The pace of technology is so dizzying, it’s easy to get caught up in it. But then we remember we still have work to do — work with little of the glamour and glitz of the world of computers. For most engineering professionals, technology is a sideshow. The main event is the project in front of them — and it is already behind schedule.

Most senior people in engineering organizations today grew up in a world in which change was progressive, even gradual — and often optional. The drawing was the coin of the realm. The manual skills involved in producing drawings quickly and accurately were appreciated.

When CAD systems came along — and everyone knew that the “D” was supposed to stand for “design,” but actually meant “drafting” — they were measured by how much they improved on the drafting board. How quickly could you produce or modify a drawing?

As CAD developed, it became an exciting innovation for many engineers and frightening for others. Suddenly, lettering skills were irrelevant. The CAD system lettered perfectly, and in an unlimited variety of fonts and styles. Suddenly, things that used to take a long time took only a little. The rising stars in engineering organizations were those who mastered the computer — even if their engineering knowledge and skills were mediocre.
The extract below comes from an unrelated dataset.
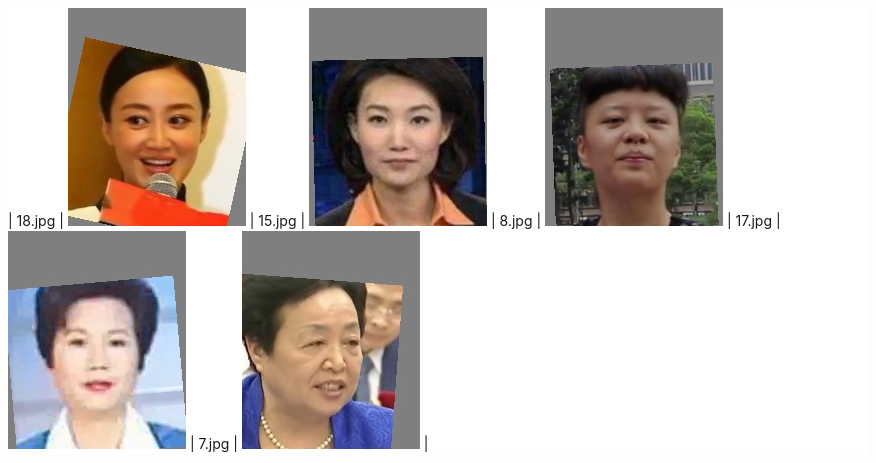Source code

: | 18.jpg | ![18.jpg](images/18.jpg) | 15.jpg | ![15.jpg](images/15.jpg) | 8.jpg | ![8.jpg](images/8.jpg) | 17.jpg | ![17.jpg](images/17.jpg) | 7.jpg | ![7.jpg](images/7.jpg) |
Then, before these major shifts had been fully absorbed, along came the Internet. Good-bye, fax; farewell, FedEx. Suddenly, everything could be accessible to anyone with a computer and an Internet connection. You want it now? Here it is — and I didn’t have to ask what flavor computer you are running or what OS. You’ve got a Web browser? That’s enough commonality.

But wait a minute, you say, aren’t we still taking great designs, adding raw materials and construction and manufacturing processes, and developing great structures and great products?

Yes — and no. On some level, the business is still the same. But everything else is different. Jobs are different. Organizational structure is different. It’s not like cars replacing horses and carriages — it’s more like teleportation.

Technology is transforming engineering. And this is just the beginning. What are you going to do about it? Now would be a good time to ask yourself some questions:

• What’s my job? Am I a producer of engineering drawings? An operator of engineering computers? Or someone who brings years of product experience to bear on the challenges of communicating engineering information so projects are completed on time?

• What five changes have most affected my work life in the past 10 years? What changes do I expect in the next 10? How prepared am I to deal with these changes?

• Have my fears of technology hampered my progress at work?

• Has my love of technology drawn me away from engineering?

• How good a balance have I struck between work and family? Is the balance improving or deteriorating?

Our fast-paced lives tend to drown out the important things. Your houseplants don’t nag you if you don’t water them — they just die. What are the “dying houseplants” in your life? What three things can you do today to start making things better? If you want to get along, follow the rules, and don’t make waves. If you want to excel, seek balance, and live it.